**Set task 1**
Output the passage from the memory RAS text starting with "DRAM errors generally" and going on through "about those errors.", copied word for word.
**Set task 2**
Pick up the text on memory RAS and HPE error correction where it stops, and write what comes next.

**Source text**
----------

Why Memory RAS is needed?
Server uptime is still one of the most critical aspects of data center maintenance. Unfortunately, servers can run into trouble from time to time due to software issues, power outages, or memory errors. The three major categories of memory errors we track and manage include correctable errors, uncorrectable errors, and recoverable errors. The determination of which errors are correctable and uncorrectable is completely dependent on the capability of the memory controller.
Correctable errors are, by definition, errors that can be detected and corrected by the chipset. Correctable errors are generally single-bit errors. All HPE servers are capable of detecting and correcting single-bit errors and with advanced error-correcting code (ECC) support. On HPE systems, the user is warned about a DIMM exceeding the correctable error threshold (maximum amount of correctable errors tolerated in a certain time window) either through lights on the front panel or system board (if available), or the HPE Integrated Management Log (IML).
Uncorrectable errors are errors that can be detected but not corrected by the chipset. These are always multi-bit memory errors. The error will be logged in the IML. Uncorrectable errors can typically be isolated down to a single DIMM. Uncorrectable errors will usually immediately result in a system crash or shutdown. In some cases, with operating system (OS) support and advanced SKU processors (Intel Xeon Platinum and Gold processors), uncorrectable errors do not result in a system crash. We call these recoverable errors. For error recovery details, please check with your OS vendor for details.
DRAM errors generally come in two different types hard errors and soft errors:
- Hard errors typically indicate a problem with the DIMM itself. Although hard correctable errors are corrected by the system and will not result in system downtime or data corruption, they still indicate a hardware problem. Hard errors will typically cause a DIMM to exceed HPE systems’ correctable error threshold. The user is warned about those errors.
- Soft errors do not indicate any issues with the DIMM. They occur when the data and/or ECC bits on the DIMM are incorrect, but the error will not continue to occur once the data and/or ECC bits on the DIMM have been corrected. Soft errors will not typically cause a DIMM to exceed HPE systems’ correctable error threshold and therefore, no indication of a hardware issue is shown.
Any kind of error, if not handled correctly, can eventually cause a system shutdown. In the early days of servers, basic ECC was sufficient to resolve most DRAM failures. However, today’s servers present a completely different challenge, so additional RAS features are necessary to maintain expected server stability and uptime. It is important to note that by avoiding a critical failure, a system crash can be avoided. Failed memory devices are replaced as part of periodic service. Also, memory RAS technologies can detect a DRAM device on a DIMM that has had numerous soft errors, and recommend replacing it before it has a hard failure.
HPE Advanced ECC Support
In system ROM revisions prior to 1.50, Advanced ECC memory is the default memory protection mode for HPE servers. In revision 1.50 and later, HPE Fast Fault Tolerance is the default RAS mode in all Workload Profiles except for the Low Latency Profile.
Standard ECC can correct single-bit memory errors and detect multi-bit memory errors. When multi-bit errors are detected using standard ECC, the error is signaled to the server and causes the server to halt.
Advanced ECC has been the default error correction scheme in HPE servers for over two decades. It not only protects servers against single-bit errors, it also protects against some multi-bit memory errors specifically those that occur within a single DRAM chip.

----------

**Material provided**
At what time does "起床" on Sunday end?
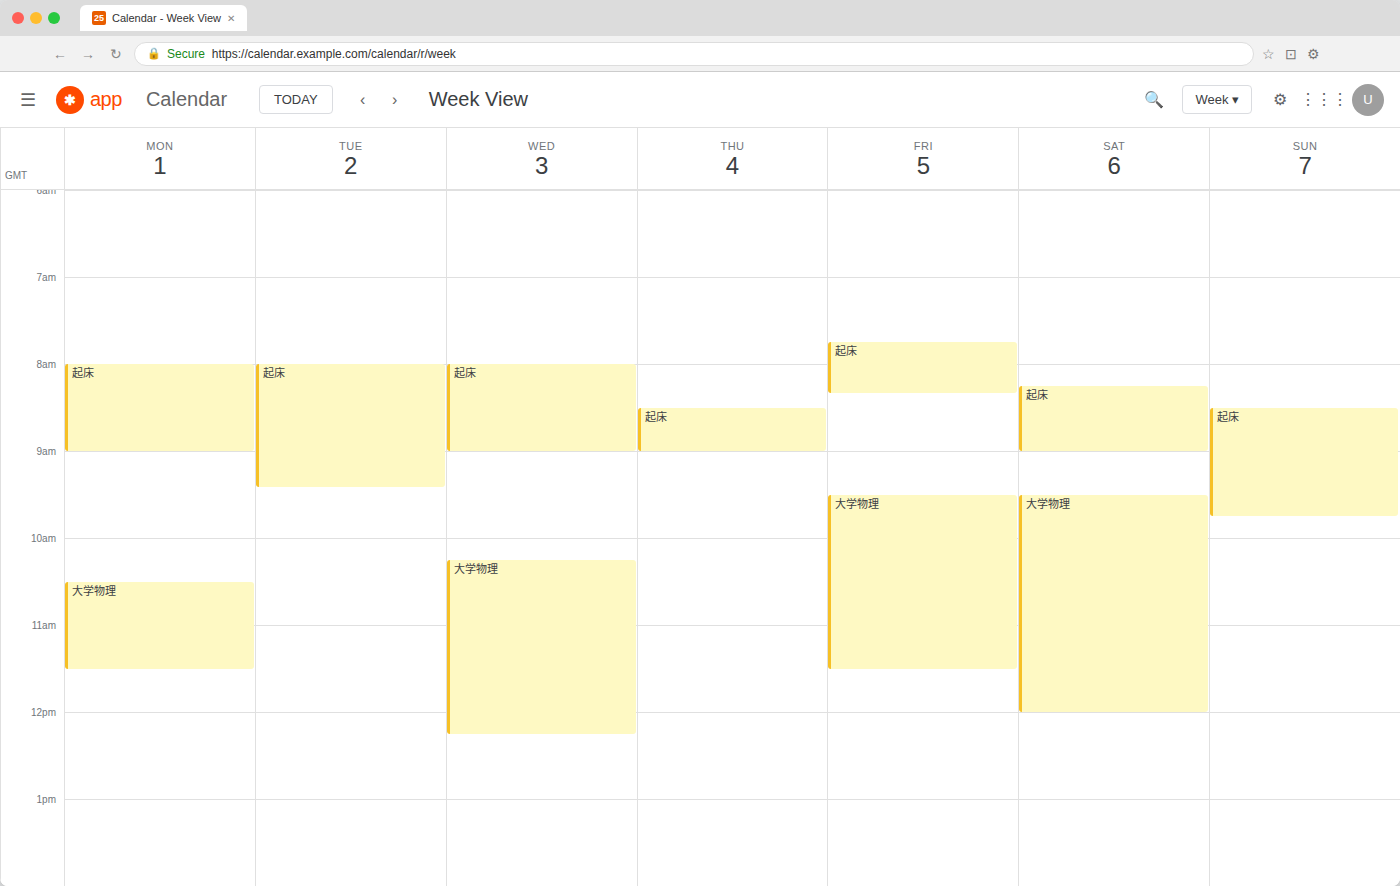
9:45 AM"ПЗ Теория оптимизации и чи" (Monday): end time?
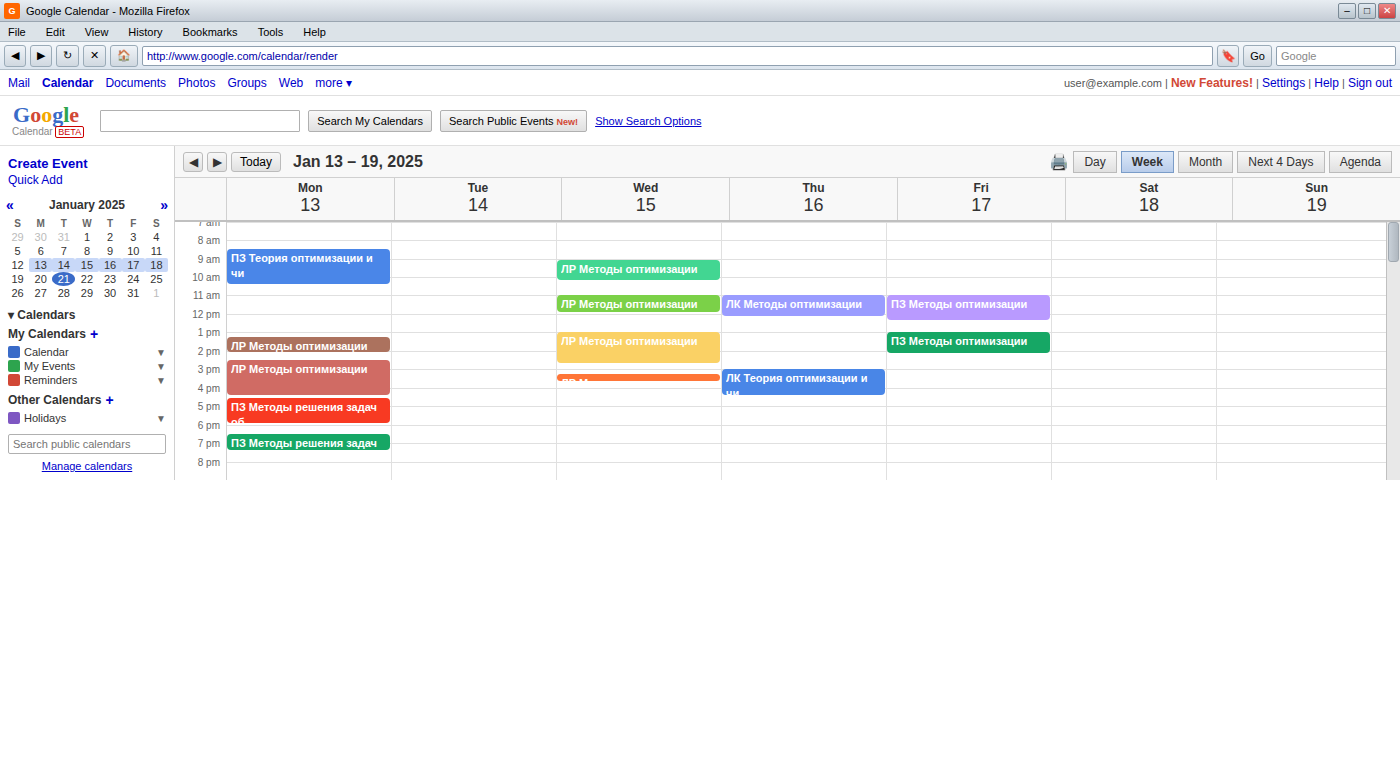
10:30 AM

----------

**Expected output 1**
DRAM errors generally come in two different types hard errors and soft errors:
- Hard errors typically indicate a problem with the DIMM itself. Although hard correctable errors are corrected by the system and will not result in system downtime or data corruption, they still indicate a hardware problem. Hard errors will typically cause a DIMM to exceed HPE systems’ correctable error threshold. The user is warned about those errors.

**Expected output 2**
Advanced ECC can correct both single-bit memory errors and 4-bit memory errors if all failed bits are on the same DRAM device on the DIMM. Advanced ECC provides more protection than standard ECC because it is possible to correct certain memory errors that would otherwise be uncorrected and result in a server failure. Using HPE advanced memory error detection technology, the server provides notification when a DIMM is degrading and has a higher probability of an uncorrectable memory error.
There are no specific memory population rules or RBSU settings required for advanced ECC support. It’s enabled as the default on Purley platforms.
Although advanced ECC provides failure protection, it can reliably correct multi-bit errors only when they occur within a single DRAM chip. Advanced ECC does not provide failover capability. As a result, if there is a memory failure, the system must be shut down before the memory can be replaced. The latest generation of HPE ProLiant/Synergy/Blade servers using Intel Xeon Scalable processors offers three levels of advanced memory protection (including HPE Fast Fault Tolerance) that provide increased fault tolerance for applications requiring higher levels of availability.
HPE Fast Fault Tolerance
HPE Fast Fault Tolerance is a new HPE Memory RAS feature first introduced in HPE Gen10 servers with Intel Xeon Scalable processors. Those servers configured with HPE SmartMemory and HPE Fast Fault Tolerance offer an extra layer of protection against planned server downtime and server crashes. HPE Fast Fault Tolerance, an enhanced version of adaptive double device data correction (ADDDC), is a result of a joint Intel and Hewlett Packard Enterprise Collaboration. HPE Fast Fault Tolerance has more spare regions (part of memory allocated only for replacing bad memory areas) and more options to map out bad sections of memory. This results in significantly better memory reliability and availability than what the rest of the industry can provide using ADDDC only.
Starting with ROM revision 1.50, HPE Fast Fault Tolerance is enabled by default for all Workload Profiles with the exception of the Low Latency Profile. In all previous ROM revisions, HPE Fast Fault Tolerance is only enabled by default when the “mission-critical” profile is selected in the ROM-based setup utility (RBSU).
In the past server generations, the most advanced memory protection technology in ProLiant servers was double device data correction (DDDC). The biggest issue with this was that it had to be enabled at boot and it significantly reduced memory throughput when enabled. Customers had to choose between resiliency and performance. HPE Fast Fault Tolerance provides significant improvement over DDDC because it incorporates the performance benefits of single device data correction (SDDC) with the availability of DDDC. HPE Fast Fault Tolerance allows the system to boot with full-memory performance and only puts small sections (banks) of memory into lockstep when needed to correct failures resulting in a significantly better performance than DDDC. When the failing section is larger than a bank, a larger negative impact on performance may be observed.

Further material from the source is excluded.